What to do: Everything from the top of the data below through the line with "Literaturwissenschaft" should be duplicated exactly, and nothing past it.
-------- Data provided --------
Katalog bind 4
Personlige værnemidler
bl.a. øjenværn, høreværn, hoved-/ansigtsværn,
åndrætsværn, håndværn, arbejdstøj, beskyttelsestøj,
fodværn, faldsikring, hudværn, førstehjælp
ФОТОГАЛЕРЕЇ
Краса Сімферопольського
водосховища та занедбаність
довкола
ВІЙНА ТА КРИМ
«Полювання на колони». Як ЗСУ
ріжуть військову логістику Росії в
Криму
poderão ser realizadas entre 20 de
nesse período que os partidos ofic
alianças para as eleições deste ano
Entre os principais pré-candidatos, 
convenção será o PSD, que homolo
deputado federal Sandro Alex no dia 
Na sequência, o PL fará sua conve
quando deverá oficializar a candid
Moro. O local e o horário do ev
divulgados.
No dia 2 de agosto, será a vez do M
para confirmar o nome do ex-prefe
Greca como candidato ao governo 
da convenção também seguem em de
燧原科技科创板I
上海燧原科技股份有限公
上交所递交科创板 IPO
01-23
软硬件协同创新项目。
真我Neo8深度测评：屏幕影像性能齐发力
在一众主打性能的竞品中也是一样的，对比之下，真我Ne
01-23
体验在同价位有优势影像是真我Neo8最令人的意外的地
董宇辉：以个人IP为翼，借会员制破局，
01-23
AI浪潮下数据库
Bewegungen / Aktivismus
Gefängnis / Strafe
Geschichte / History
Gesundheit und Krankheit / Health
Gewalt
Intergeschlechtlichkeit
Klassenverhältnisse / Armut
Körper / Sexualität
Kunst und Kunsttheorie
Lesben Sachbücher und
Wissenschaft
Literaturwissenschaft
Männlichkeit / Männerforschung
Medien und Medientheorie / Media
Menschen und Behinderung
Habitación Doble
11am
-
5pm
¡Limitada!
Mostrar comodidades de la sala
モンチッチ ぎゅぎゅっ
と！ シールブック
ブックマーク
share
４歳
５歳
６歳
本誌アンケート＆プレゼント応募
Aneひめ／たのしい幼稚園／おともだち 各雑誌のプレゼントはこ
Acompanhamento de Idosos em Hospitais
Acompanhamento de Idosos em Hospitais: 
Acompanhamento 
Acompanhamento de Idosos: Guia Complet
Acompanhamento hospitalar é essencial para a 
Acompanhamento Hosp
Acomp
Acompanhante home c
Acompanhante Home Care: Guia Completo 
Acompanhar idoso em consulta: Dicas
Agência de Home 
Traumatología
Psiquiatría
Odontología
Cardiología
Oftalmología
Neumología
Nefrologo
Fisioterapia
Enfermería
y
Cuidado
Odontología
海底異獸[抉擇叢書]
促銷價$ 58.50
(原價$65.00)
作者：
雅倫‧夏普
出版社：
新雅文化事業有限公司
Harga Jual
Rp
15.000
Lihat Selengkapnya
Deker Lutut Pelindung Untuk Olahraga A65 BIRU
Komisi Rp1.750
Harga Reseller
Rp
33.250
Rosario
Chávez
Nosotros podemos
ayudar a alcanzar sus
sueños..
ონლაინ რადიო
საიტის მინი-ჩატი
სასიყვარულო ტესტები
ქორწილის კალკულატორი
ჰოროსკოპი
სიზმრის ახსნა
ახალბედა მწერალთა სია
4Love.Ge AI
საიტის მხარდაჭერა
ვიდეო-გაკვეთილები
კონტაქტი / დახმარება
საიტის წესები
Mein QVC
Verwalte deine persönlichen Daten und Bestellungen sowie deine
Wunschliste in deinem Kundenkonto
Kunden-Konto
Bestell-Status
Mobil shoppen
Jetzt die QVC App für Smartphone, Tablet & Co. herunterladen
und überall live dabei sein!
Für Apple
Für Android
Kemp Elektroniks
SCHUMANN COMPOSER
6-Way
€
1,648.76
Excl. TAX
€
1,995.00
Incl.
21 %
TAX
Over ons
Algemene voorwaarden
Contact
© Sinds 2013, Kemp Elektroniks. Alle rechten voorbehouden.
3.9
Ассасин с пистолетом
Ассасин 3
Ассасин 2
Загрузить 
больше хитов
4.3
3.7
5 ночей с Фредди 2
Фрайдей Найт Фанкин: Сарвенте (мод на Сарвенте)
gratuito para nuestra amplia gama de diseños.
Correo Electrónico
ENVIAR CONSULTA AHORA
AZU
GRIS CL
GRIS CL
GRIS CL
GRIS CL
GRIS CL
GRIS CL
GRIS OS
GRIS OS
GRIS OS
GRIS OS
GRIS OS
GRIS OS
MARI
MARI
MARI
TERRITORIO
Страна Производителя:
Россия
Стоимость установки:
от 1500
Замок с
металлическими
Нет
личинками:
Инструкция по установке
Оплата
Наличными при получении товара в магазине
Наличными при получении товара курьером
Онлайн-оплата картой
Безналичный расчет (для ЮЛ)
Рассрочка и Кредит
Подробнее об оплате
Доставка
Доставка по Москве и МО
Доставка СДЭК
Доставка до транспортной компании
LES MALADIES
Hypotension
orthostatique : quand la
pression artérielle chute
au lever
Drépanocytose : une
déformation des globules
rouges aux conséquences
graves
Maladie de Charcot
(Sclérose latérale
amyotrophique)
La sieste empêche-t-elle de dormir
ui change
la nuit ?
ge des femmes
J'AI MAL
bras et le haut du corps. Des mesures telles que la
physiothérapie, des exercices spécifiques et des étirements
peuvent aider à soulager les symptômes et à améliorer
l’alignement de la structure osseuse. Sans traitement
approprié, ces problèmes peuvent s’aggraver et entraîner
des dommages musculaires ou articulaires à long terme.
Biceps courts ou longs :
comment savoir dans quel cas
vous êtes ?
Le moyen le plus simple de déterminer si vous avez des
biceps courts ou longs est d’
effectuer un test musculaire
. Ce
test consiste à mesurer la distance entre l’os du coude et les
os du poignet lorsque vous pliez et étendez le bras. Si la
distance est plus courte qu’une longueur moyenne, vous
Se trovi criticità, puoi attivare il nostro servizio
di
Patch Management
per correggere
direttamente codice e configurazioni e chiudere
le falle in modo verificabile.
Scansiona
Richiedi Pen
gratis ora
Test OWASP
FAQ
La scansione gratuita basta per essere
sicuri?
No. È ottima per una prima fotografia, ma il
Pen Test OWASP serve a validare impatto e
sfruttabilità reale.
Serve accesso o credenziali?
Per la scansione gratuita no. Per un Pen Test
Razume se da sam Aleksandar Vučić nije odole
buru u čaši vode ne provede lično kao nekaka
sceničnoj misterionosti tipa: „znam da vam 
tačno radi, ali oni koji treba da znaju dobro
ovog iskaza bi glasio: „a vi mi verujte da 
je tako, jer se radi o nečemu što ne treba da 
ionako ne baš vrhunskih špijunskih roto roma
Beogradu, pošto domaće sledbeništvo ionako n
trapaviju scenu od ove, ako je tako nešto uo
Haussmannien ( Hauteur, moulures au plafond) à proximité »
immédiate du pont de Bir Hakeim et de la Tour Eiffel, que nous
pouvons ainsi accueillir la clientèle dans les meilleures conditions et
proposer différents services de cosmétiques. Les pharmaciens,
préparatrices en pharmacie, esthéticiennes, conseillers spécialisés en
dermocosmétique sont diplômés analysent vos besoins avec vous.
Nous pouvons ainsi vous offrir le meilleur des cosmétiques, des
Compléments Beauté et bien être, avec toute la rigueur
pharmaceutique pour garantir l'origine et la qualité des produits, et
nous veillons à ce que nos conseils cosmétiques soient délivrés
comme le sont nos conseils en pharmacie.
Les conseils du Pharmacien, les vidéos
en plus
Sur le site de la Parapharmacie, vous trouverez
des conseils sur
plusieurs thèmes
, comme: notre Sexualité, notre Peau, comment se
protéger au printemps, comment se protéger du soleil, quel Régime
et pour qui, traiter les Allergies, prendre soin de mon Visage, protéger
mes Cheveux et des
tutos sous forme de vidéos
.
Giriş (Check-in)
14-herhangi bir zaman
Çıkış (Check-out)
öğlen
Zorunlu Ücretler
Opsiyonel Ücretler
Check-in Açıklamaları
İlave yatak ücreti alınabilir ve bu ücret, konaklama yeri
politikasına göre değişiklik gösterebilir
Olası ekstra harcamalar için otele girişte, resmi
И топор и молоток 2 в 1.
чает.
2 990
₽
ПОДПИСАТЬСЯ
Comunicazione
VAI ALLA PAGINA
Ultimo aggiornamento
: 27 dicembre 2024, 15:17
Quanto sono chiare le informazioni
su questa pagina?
--------
Result of this task:
Katalog bind 4
Personlige værnemidler
bl.a. øjenværn, høreværn, hoved-/ansigtsværn,
åndrætsværn, håndværn, arbejdstøj, beskyttelsestøj,
fodværn, faldsikring, hudværn, førstehjælp
ФОТОГАЛЕРЕЇ
Краса Сімферопольського
водосховища та занедбаність
довкола
ВІЙНА ТА КРИМ
«Полювання на колони». Як ЗСУ
ріжуть військову логістику Росії в
Криму
poderão ser realizadas entre 20 de
nesse período que os partidos ofic
alianças para as eleições deste ano
Entre os principais pré-candidatos, 
convenção será o PSD, que homolo
deputado federal Sandro Alex no dia 
Na sequência, o PL fará sua conve
quando deverá oficializar a candid
Moro. O local e o horário do ev
divulgados.
No dia 2 de agosto, será a vez do M
para confirmar o nome do ex-prefe
Greca como candidato ao governo 
da convenção também seguem em de
燧原科技科创板I
上海燧原科技股份有限公
上交所递交科创板 IPO
01-23
软硬件协同创新项目。
真我Neo8深度测评：屏幕影像性能齐发力
在一众主打性能的竞品中也是一样的，对比之下，真我Ne
01-23
体验在同价位有优势影像是真我Neo8最令人的意外的地
董宇辉：以个人IP为翼，借会员制破局，
01-23
AI浪潮下数据库
Bewegungen / Aktivismus
Gefängnis / Strafe
Geschichte / History
Gesundheit und Krankheit / Health
Gewalt
Intergeschlechtlichkeit
Klassenverhältnisse / Armut
Körper / Sexualität
Kunst und Kunsttheorie
Lesben Sachbücher und
Wissenschaft
Literaturwissenschaft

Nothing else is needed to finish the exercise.